Time Salvager by Wesley Chu
It’s the 26th century, and mankind has finally done it. We’ve finally rendered Earth a desolate wasteland. Anyone with the means to flee has done so during the preceding centuries, populating neighboring planets and their moons. What’s more, we’ve taken the wars that marred the Earth with us. World War III was followed by the Warring Tech period, the Core Conflicts of the origin planets (Venus, Earth, and Mars), and the Gas Wars, in which the resources of the gas giants were fought over, creating “the deadliest conflict in the history of mankind, causing a billion deaths over a span of forty years.”
Scientists predict mankind’s demise by the year 3000. Our tether to survival is a thin one, and it’s wholly dependent upon time travel. Having decimated not just Earth’s resources but those of the entire solar system, we now travel back in time to recover resources from the past. Doing so is a dangerous and delicate job requiring a unique breed of individual – the chronman.
“It took a special sort of person to be a chronman, and it wasn’t the good kind of special… Officially known as time operatives, chronmen had to be intelligent, quick to adjust to changing situations, possess large short-term memory capacities, have limited long-term memeory cycles, and be good actors. Chronmen also shared negative traits. They tended to be anti-social, short-tempered, excessively violent, and borderline suicidal.”
James Griffin-Mars is a chronman – not the young and wide-eyed sort; more of the grizzled and self-destructive variety. Likely just a few jobs away from “poking a giant in the eye,” chronman-speak for steering his ship directly toward one of the gas giant planets and letting go of the wheel. He’s seen a few too many people die during his excursions into the past, and the ghosts of these souls have lately been penetrating the alcoholic haze James puts up as a barrier. And these ghosts? They’re really beginning to bother him.
James is on an assignment to the 21st century, a plum job for a megacorporation that could earn him out of his service, when he violates the highest Time Law by bringing Elise Kim, a doomed female scientist, back to the future with him.

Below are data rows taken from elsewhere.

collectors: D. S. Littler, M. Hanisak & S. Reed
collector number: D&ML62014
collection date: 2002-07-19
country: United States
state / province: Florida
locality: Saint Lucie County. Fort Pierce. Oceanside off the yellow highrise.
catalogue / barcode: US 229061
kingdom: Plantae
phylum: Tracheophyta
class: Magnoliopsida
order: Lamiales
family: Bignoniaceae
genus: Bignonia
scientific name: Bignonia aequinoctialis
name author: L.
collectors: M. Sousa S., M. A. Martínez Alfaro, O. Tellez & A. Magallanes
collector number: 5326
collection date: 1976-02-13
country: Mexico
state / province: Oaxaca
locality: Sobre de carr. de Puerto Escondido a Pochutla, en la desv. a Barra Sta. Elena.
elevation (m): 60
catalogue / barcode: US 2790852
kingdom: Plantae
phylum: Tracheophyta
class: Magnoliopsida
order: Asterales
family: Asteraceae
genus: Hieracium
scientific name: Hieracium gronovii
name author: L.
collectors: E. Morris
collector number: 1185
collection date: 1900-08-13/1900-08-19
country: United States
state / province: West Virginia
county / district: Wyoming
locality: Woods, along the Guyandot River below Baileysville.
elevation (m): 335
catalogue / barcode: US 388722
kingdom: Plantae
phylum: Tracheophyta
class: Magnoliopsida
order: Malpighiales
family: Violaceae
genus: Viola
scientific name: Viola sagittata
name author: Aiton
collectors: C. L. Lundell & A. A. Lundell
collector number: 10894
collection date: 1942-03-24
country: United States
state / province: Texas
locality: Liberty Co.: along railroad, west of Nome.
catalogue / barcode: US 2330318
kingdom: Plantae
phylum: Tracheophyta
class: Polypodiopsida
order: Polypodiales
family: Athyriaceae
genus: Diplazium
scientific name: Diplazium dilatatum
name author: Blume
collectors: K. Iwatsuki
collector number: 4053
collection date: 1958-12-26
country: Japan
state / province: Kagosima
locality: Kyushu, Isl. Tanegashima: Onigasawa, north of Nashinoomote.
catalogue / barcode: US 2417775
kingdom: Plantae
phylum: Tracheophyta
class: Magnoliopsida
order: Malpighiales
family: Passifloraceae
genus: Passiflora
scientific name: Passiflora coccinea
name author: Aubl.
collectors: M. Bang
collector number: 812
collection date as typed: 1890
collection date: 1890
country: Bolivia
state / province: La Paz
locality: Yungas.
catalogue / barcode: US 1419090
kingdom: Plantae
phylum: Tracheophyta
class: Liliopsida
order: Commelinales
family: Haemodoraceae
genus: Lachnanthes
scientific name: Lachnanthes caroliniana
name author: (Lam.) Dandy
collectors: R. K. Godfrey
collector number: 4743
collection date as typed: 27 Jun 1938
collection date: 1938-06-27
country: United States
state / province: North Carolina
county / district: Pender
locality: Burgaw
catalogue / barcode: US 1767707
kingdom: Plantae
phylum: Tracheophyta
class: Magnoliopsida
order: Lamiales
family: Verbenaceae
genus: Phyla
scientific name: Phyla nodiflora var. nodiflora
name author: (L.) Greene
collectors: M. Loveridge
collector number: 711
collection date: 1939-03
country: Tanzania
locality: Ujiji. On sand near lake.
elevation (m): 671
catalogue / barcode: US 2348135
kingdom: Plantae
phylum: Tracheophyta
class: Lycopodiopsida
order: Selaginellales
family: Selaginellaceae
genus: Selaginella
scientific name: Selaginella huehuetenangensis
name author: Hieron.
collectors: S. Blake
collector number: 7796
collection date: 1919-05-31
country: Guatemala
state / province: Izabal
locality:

It’s a capital offense, and ChronoCom, James’ former employer, will stop at nothing to find James and Elise, fix “the anomaly,” and heal the chronostream.
Time Salvager is a great read on many levels. Chu’s world-building is superb, with faint glimpses of events – mostly wars and environmental abuse – that land humanity in the dead-end dystopia of the novel’s present. Enough to make it believable, but not so much as to overwhelm the novel’s excellent pacing. The same goes for the time-travel; Chu goes easy on the mind-bending time paradoxes, while still making a couple of playful historical allusions, one positing the origins of Shaolin Kung Fu’s more mystical elements.
Finally, Time Salvager‘s characters are wonderfully believable. James Griffin-Mars is a spiteful anti-hero – burnt out and dangerous. He’s just not a very likable fellow, which gives him plenty of room for growth. His foil, Levin Javier-Oberon, is a resolute corporate man, single-mindedly loyal to Chronocom. Elise is an inquisitive and independent free-spirit who, while stranded a couple centuries into her future, is not having any of James’ small-minded guff. It’s an excellent back and forth between the couple that makes for something of a fun, understated romance.
Which brings me to the environmental element and a hot (pun intended) new literary genre called Climate Fiction, or Cli-Fi, of which Time Salvager is an excellent example. In the late 21st century, Elise is an biological scientist whose team is on the brink of curing an environmental affliction when they are wiped out. In the 26th century, the affliction has become a calamity, and there’s more than a small amount of indignance over humanity having let this happen to the planet.
Time Salvager is a page-turner and clearly the start of a series, as Chu leaves much unanswered and plenty of room for more to come. All I lack is a chronman to reach into the future and bring back the next installment.